US welcomes Russian offer to freeze warheads total to extend nuclear pact by a year

The apparent breakthrough, coming after months of difficult talks and two weeks before the US presidential election, appeared to narrow the gap between the sides over the fate of the 2010 New START agreement, which is due to expire in February, Reuters reported.

The demise of the treaty would lift all remaining restraints on deployments of strategic nuclear warheads and the missiles and bombers that carry them, fueling a post-Cold War arms race between the world’s largest nuclear weapons powers.

The United States last week rejected a Russian offer to unconditionally extend the pact for one year, saying that any proposal that did not envisage freezing all nuclear warheads - both strategic and tactical – was a “nonstarter”.

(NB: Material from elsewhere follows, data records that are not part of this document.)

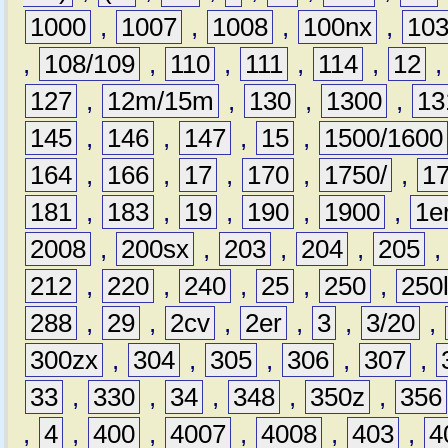
1000
,
1007
,
1008
,
100nx
,
10
,
108/109
,
110
,
111
,
114
,
12
127
,
12m/15m
,
130
,
1300
,
13
145
,
146
,
147
,
15
,
1500/1600
164
,
166
,
17
,
170
,
1750/
,
1
181
,
183
,
19
,
190
,
1900
,
1e
2008
,
200sx
,
203
,
204
,
205
212
,
220
,
240
,
25
,
250
,
250
288
,
29
,
2cv
,
2er
,
3
,
3/20
,
300zx
,
304
,
305
,
306
,
307
,
33
,
330
,
34
,
348
,
350z
,
356
,
4
,
400
,
4007
,
4008
,
403
,
4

But a statement published by the Russian Foreign Ministry on Tuesday suggested that the two countries’ positions had moved closer.

“Russia is proposing to extend New START by one year and is ready together with the United States to make a political commitment to ‘freeze’ the number of nuclear warheads held by the parties for this period,” it said.

State Department spokeswoman Morgan Ortagus welcomed the Russian offer, saying in a statement that the United States appreciated Russia’s “willingness to make progress on the issue of nuclear arms control.”

“The United States is prepared to meet immediately to finalize a verifiable agreement. We expect Russia to empower its diplomats to do the same,” she said.

Her statement highlighted one of a number of questions the sides would have to resolve to pave the way to a one-year New START extension: how they would verify that the other was adhering to the warhead deployment freeze.

The treaty can be extended for up to five years beyond its Feb. 5 expiration with the agreement of the US and Russian presidents.

Extending the pact would mark a rare bright spot in the fraught relationship between the two countries. Failure to do so would remove the main pillar maintaining the nuclear balance between them and add yet another element of tension.